• Input rows:
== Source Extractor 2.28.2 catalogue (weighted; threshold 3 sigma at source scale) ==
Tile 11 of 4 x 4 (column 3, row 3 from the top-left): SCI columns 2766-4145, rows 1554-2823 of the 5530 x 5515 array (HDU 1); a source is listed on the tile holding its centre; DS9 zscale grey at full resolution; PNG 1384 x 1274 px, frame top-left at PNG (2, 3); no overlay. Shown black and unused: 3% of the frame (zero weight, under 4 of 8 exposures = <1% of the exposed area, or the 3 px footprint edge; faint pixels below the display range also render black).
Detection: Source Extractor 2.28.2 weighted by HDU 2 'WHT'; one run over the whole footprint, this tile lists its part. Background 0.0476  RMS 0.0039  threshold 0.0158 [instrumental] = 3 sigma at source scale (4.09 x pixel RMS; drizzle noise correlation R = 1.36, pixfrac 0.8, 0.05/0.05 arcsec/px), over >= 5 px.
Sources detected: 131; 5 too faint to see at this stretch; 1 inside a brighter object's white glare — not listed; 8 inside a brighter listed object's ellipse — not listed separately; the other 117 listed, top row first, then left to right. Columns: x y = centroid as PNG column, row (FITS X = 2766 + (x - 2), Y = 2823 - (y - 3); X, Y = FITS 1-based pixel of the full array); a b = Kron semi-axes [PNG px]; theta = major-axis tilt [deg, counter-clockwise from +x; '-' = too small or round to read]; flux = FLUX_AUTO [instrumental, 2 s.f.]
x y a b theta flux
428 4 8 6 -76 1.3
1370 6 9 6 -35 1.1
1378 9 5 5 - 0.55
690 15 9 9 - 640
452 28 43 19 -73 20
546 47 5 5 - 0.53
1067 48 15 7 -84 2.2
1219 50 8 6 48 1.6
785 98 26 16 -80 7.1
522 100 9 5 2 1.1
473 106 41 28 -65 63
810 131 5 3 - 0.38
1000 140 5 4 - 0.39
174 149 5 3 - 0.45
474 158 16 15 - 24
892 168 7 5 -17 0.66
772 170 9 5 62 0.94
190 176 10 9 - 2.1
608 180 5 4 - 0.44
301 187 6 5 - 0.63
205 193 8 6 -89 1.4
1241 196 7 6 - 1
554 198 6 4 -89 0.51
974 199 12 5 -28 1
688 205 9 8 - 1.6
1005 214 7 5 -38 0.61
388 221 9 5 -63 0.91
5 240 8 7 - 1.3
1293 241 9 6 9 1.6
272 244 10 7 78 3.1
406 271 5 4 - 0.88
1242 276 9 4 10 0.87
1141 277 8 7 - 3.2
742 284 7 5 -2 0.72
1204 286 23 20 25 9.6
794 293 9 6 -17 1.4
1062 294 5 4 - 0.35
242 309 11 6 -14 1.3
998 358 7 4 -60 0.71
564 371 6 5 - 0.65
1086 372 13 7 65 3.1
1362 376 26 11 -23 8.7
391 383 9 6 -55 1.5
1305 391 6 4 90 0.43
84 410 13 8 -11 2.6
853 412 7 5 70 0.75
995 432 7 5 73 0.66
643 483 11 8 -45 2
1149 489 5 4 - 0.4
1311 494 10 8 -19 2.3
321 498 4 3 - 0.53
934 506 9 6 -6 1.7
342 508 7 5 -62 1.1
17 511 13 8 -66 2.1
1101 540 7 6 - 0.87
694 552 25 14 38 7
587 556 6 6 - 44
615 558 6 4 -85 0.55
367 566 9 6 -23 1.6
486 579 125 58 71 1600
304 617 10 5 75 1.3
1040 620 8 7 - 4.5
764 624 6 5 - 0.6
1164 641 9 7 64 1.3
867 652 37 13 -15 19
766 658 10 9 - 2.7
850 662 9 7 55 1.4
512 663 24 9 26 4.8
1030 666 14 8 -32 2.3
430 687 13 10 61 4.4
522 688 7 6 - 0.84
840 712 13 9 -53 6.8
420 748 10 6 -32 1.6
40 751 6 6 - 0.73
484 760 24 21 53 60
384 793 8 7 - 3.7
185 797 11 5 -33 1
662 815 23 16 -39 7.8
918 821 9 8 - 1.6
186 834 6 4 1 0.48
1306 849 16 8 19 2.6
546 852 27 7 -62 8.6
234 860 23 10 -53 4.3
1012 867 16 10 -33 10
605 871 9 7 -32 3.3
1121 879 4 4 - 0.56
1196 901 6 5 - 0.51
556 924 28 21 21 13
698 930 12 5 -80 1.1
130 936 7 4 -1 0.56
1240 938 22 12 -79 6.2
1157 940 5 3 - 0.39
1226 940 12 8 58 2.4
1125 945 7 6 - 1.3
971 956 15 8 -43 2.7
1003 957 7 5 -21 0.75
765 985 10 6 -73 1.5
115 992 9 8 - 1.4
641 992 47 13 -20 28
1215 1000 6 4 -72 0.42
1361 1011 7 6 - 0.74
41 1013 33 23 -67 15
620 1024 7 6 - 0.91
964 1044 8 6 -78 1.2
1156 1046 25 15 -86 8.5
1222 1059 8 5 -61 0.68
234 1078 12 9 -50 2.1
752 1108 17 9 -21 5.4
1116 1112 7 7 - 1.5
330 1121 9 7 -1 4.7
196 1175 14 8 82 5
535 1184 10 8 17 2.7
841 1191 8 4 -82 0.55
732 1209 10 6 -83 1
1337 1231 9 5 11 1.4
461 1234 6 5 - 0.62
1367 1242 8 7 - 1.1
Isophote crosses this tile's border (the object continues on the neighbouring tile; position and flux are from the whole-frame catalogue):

• Written exercise: Put every line of the items above into a Markdown table with the columns No. and Line. Number the rows and skip any blank lines.

• Exercise solution:
| No. | Line |
|---|---|
| 1 | == Source Extractor 2.28.2 catalogue (weighted; threshold 3 sigma at source scale) == |
| 2 | Tile 11 of 4 x 4 (column 3, row 3 from the top-left): SCI columns 2766-4145, rows 1554-2823 of the 5530 x 5515 array (HDU 1); a source is listed on the tile holding its centre; DS9 zscale grey at full resolution; PNG 1384 x 1274 px, frame top-left at PNG (2, 3); no overlay. Shown black and unused: 3% of the frame (zero weight, under 4 of 8 exposures = <1% of the exposed area, or the 3 px footprint edge; faint pixels below the display range also render black). |
| 3 | Detection: Source Extractor 2.28.2 weighted by HDU 2 'WHT'; one run over the whole footprint, this tile lists its part. Background 0.0476  RMS 0.0039  threshold 0.0158 [instrumental] = 3 sigma at source scale (4.09 x pixel RMS; drizzle noise correlation R = 1.36, pixfrac 0.8, 0.05/0.05 arcsec/px), over >= 5 px. |
| 4 | Sources detected: 131; 5 too faint to see at this stretch; 1 inside a brighter object's white glare — not listed; 8 inside a brighter listed object's ellipse — not listed separately; the other 117 listed, top row first, then left to right. Columns: x y = centroid as PNG column, row (FITS X = 2766 + (x - 2), Y = 2823 - (y - 3); X, Y = FITS 1-based pixel of the full array); a b = Kron semi-axes [PNG px]; theta = major-axis tilt [deg, counter-clockwise from +x; '-' = too small or round to read]; flux = FLUX_AUTO [instrumental, 2 s.f.] |
| 5 | x y a b theta flux |
| 6 | 428 4 8 6 -76 1.3 |
| 7 | 1370 6 9 6 -35 1.1 |
| 8 | 1378 9 5 5 - 0.55 |
| 9 | 690 15 9 9 - 640 |
| 10 | 452 28 43 19 -73 20 |
| 11 | 546 47 5 5 - 0.53 |
| 12 | 1067 48 15 7 -84 2.2 |
| 13 | 1219 50 8 6 48 1.6 |
| 14 | 785 98 26 16 -80 7.1 |
| 15 | 522 100 9 5 2 1.1 |
| 16 | 473 106 41 28 -65 63 |
| 17 | 810 131 5 3 - 0.38 |
| 18 | 1000 140 5 4 - 0.39 |
| 19 | 174 149 5 3 - 0.45 |
| 20 | 474 158 16 15 - 24 |
| 21 | 892 168 7 5 -17 0.66 |
| 22 | 772 170 9 5 62 0.94 |
| 23 | 190 176 10 9 - 2.1 |
| 24 | 608 180 5 4 - 0.44 |
| 25 | 301 187 6 5 - 0.63 |
| 26 | 205 193 8 6 -89 1.4 |
| 27 | 1241 196 7 6 - 1 |
| 28 | 554 198 6 4 -89 0.51 |
| 29 | 974 199 12 5 -28 1 |
| 30 | 688 205 9 8 - 1.6 |
| 31 | 1005 214 7 5 -38 0.61 |
| 32 | 388 221 9 5 -63 0.91 |
| 33 | 5 240 8 7 - 1.3 |
| 34 | 1293 241 9 6 9 1.6 |
| 35 | 272 244 10 7 78 3.1 |
| 36 | 406 271 5 4 - 0.88 |
| 37 | 1242 276 9 4 10 0.87 |
| 38 | 1141 277 8 7 - 3.2 |
| 39 | 742 284 7 5 -2 0.72 |
| 40 | 1204 286 23 20 25 9.6 |
| 41 | 794 293 9 6 -17 1.4 |
| 42 | 1062 294 5 4 - 0.35 |
| 43 | 242 309 11 6 -14 1.3 |
| 44 | 998 358 7 4 -60 0.71 |
| 45 | 564 371 6 5 - 0.65 |
| 46 | 1086 372 13 7 65 3.1 |
| 47 | 1362 376 26 11 -23 8.7 |
| 48 | 391 383 9 6 -55 1.5 |
| 49 | 1305 391 6 4 90 0.43 |
| 50 | 84 410 13 8 -11 2.6 |
| 51 | 853 412 7 5 70 0.75 |
| 52 | 995 432 7 5 73 0.66 |
| 53 | 643 483 11 8 -45 2 |
| 54 | 1149 489 5 4 - 0.4 |
| 55 | 1311 494 10 8 -19 2.3 |
| 56 | 321 498 4 3 - 0.53 |
| 57 | 934 506 9 6 -6 1.7 |
| 58 | 342 508 7 5 -62 1.1 |
| 59 | 17 511 13 8 -66 2.1 |
| 60 | 1101 540 7 6 - 0.87 |
| 61 | 694 552 25 14 38 7 |
| 62 | 587 556 6 6 - 44 |
| 63 | 615 558 6 4 -85 0.55 |
| 64 | 367 566 9 6 -23 1.6 |
| 65 | 486 579 125 58 71 1600 |
| 66 | 304 617 10 5 75 1.3 |
| 67 | 1040 620 8 7 - 4.5 |
| 68 | 764 624 6 5 - 0.6 |
| 69 | 1164 641 9 7 64 1.3 |
| 70 | 867 652 37 13 -15 19 |
| 71 | 766 658 10 9 - 2.7 |
| 72 | 850 662 9 7 55 1.4 |
| 73 | 512 663 24 9 26 4.8 |
| 74 | 1030 666 14 8 -32 2.3 |
| 75 | 430 687 13 10 61 4.4 |
| 76 | 522 688 7 6 - 0.84 |
| 77 | 840 712 13 9 -53 6.8 |
| 78 | 420 748 10 6 -32 1.6 |
| 79 | 40 751 6 6 - 0.73 |
| 80 | 484 760 24 21 53 60 |
| 81 | 384 793 8 7 - 3.7 |
| 82 | 185 797 11 5 -33 1 |
| 83 | 662 815 23 16 -39 7.8 |
| 84 | 918 821 9 8 - 1.6 |
| 85 | 186 834 6 4 1 0.48 |
| 86 | 1306 849 16 8 19 2.6 |
| 87 | 546 852 27 7 -62 8.6 |
| 88 | 234 860 23 10 -53 4.3 |
| 89 | 1012 867 16 10 -33 10 |
| 90 | 605 871 9 7 -32 3.3 |
| 91 | 1121 879 4 4 - 0.56 |
| 92 | 1196 901 6 5 - 0.51 |
| 93 | 556 924 28 21 21 13 |
| 94 | 698 930 12 5 -80 1.1 |
| 95 | 130 936 7 4 -1 0.56 |
| 96 | 1240 938 22 12 -79 6.2 |
| 97 | 1157 940 5 3 - 0.39 |
| 98 | 1226 940 12 8 58 2.4 |
| 99 | 1125 945 7 6 - 1.3 |
| 100 | 971 956 15 8 -43 2.7 |
| 101 | 1003 957 7 5 -21 0.75 |
| 102 | 765 985 10 6 -73 1.5 |
| 103 | 115 992 9 8 - 1.4 |
| 104 | 641 992 47 13 -20 28 |
| 105 | 1215 1000 6 4 -72 0.42 |
| 106 | 1361 1011 7 6 - 0.74 |
| 107 | 41 1013 33 23 -67 15 |
| 108 | 620 1024 7 6 - 0.91 |
| 109 | 964 1044 8 6 -78 1.2 |
| 110 | 1156 1046 25 15 -86 8.5 |
| 111 | 1222 1059 8 5 -61 0.68 |
| 112 | 234 1078 12 9 -50 2.1 |
| 113 | 752 1108 17 9 -21 5.4 |
| 114 | 1116 1112 7 7 - 1.5 |
| 115 | 330 1121 9 7 -1 4.7 |
| 116 | 196 1175 14 8 82 5 |
| 117 | 535 1184 10 8 17 2.7 |
| 118 | 841 1191 8 4 -82 0.55 |
| 119 | 732 1209 10 6 -83 1 |
| 120 | 1337 1231 9 5 11 1.4 |
| 121 | 461 1234 6 5 - 0.62 |
| 122 | 1367 1242 8 7 - 1.1 |
| 123 | Isophote crosses this tile's border (the object continues on the neighbouring tile; position and flux are from the whole-frame catalogue): |